▶ Data supplied
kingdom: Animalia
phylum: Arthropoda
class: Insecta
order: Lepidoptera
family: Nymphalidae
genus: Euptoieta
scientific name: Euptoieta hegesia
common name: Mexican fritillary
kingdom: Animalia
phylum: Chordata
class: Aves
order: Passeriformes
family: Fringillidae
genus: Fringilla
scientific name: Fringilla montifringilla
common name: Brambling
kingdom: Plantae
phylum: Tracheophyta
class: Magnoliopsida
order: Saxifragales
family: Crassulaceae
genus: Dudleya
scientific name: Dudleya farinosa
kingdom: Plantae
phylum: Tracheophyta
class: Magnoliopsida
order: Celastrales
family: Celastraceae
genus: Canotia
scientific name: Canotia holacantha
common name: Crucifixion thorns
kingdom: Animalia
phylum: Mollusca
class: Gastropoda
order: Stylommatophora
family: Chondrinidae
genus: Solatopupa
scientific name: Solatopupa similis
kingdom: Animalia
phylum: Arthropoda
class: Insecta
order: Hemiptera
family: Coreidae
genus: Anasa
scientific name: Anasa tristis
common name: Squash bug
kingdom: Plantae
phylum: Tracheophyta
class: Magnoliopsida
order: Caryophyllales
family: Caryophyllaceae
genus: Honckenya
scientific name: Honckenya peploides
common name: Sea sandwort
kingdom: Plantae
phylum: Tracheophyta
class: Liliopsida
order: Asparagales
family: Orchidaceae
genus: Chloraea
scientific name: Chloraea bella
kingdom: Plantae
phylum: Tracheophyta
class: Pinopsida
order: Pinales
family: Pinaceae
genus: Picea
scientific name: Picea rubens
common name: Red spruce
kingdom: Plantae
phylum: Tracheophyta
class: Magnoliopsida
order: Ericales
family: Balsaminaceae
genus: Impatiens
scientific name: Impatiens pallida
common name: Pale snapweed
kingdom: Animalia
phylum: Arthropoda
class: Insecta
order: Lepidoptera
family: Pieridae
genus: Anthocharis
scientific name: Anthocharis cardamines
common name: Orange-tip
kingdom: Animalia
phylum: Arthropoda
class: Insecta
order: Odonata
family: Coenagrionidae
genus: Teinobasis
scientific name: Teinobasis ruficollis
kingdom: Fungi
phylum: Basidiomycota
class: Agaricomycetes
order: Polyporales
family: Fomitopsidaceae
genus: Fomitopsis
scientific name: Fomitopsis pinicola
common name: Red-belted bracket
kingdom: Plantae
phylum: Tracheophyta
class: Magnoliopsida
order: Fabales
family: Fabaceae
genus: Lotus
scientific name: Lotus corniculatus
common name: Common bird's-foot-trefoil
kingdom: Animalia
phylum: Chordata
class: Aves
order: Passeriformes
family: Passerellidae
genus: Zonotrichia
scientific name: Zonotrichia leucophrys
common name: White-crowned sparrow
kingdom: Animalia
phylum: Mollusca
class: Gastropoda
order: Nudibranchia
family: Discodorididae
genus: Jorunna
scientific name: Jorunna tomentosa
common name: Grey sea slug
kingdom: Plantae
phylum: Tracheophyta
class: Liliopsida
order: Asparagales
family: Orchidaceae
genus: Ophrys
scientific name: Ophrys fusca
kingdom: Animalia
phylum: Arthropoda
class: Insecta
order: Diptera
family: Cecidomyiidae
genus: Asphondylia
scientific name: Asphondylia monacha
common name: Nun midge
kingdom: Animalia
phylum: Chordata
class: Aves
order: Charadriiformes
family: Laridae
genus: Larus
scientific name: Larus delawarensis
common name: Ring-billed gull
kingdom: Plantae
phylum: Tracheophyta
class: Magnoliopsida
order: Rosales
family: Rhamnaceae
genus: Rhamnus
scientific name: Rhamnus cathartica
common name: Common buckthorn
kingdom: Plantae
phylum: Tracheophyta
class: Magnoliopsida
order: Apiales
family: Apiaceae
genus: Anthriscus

▶ Work required
Could you print every line of the records above once more, unchanged and in the same order?

▶ Solution for this problem
kingdom: Animalia
phylum: Arthropoda
class: Insecta
order: Lepidoptera
family: Nymphalidae
genus: Euptoieta
scientific name: Euptoieta hegesia
common name: Mexican fritillary
kingdom: Animalia
phylum: Chordata
class: Aves
order: Passeriformes
family: Fringillidae
genus: Fringilla
scientific name: Fringilla montifringilla
common name: Brambling
kingdom: Plantae
phylum: Tracheophyta
class: Magnoliopsida
order: Saxifragales
family: Crassulaceae
genus: Dudleya
scientific name: Dudleya farinosa
kingdom: Plantae
phylum: Tracheophyta
class: Magnoliopsida
order: Celastrales
family: Celastraceae
genus: Canotia
scientific name: Canotia holacantha
common name: Crucifixion thorns
kingdom: Animalia
phylum: Mollusca
class: Gastropoda
order: Stylommatophora
family: Chondrinidae
genus: Solatopupa
scientific name: Solatopupa similis
kingdom: Animalia
phylum: Arthropoda
class: Insecta
order: Hemiptera
family: Coreidae
genus: Anasa
scientific name: Anasa tristis
common name: Squash bug
kingdom: Plantae
phylum: Tracheophyta
class: Magnoliopsida
order: Caryophyllales
family: Caryophyllaceae
genus: Honckenya
scientific name: Honckenya peploides
common name: Sea sandwort
kingdom: Plantae
phylum: Tracheophyta
class: Liliopsida
order: Asparagales
family: Orchidaceae
genus: Chloraea
scientific name: Chloraea bella
kingdom: Plantae
phylum: Tracheophyta
class: Pinopsida
order: Pinales
family: Pinaceae
genus: Picea
scientific name: Picea rubens
common name: Red spruce
kingdom: Plantae
phylum: Tracheophyta
class: Magnoliopsida
order: Ericales
family: Balsaminaceae
genus: Impatiens
scientific name: Impatiens pallida
common name: Pale snapweed
kingdom: Animalia
phylum: Arthropoda
class: Insecta
order: Lepidoptera
family: Pieridae
genus: Anthocharis
scientific name: Anthocharis cardamines
common name: Orange-tip
kingdom: Animalia
phylum: Arthropoda
class: Insecta
order: Odonata
family: Coenagrionidae
genus: Teinobasis
scientific name: Teinobasis ruficollis
kingdom: Fungi
phylum: Basidiomycota
class: Agaricomycetes
order: Polyporales
family: Fomitopsidaceae
genus: Fomitopsis
scientific name: Fomitopsis pinicola
common name: Red-belted bracket
kingdom: Plantae
phylum: Tracheophyta
class: Magnoliopsida
order: Fabales
family: Fabaceae
genus: Lotus
scientific name: Lotus corniculatus
common name: Common bird's-foot-trefoil
kingdom: Animalia
phylum: Chordata
class: Aves
order: Passeriformes
family: Passerellidae
genus: Zonotrichia
scientific name: Zonotrichia leucophrys
common name: White-crowned sparrow
kingdom: Animalia
phylum: Mollusca
class: Gastropoda
order: Nudibranchia
family: Discodorididae
genus: Jorunna
scientific name: Jorunna tomentosa
common name: Grey sea slug
kingdom: Plantae
phylum: Tracheophyta
class: Liliopsida
order: Asparagales
family: Orchidaceae
genus: Ophrys
scientific name: Ophrys fusca
kingdom: Animalia
phylum: Arthropoda
class: Insecta
order: Diptera
family: Cecidomyiidae
genus: Asphondylia
scientific name: Asphondylia monacha
common name: Nun midge
kingdom: Animalia
phylum: Chordata
class: Aves
order: Charadriiformes
family: Laridae
genus: Larus
scientific name: Larus delawarensis
common name: Ring-billed gull
kingdom: Plantae
phylum: Tracheophyta
class: Magnoliopsida
order: Rosales
family: Rhamnaceae
genus: Rhamnus
scientific name: Rhamnus cathartica
common name: Common buckthorn
kingdom: Plantae
phylum: Tracheophyta
class: Magnoliopsida
order: Apiales
family: Apiaceae
genus: Anthriscus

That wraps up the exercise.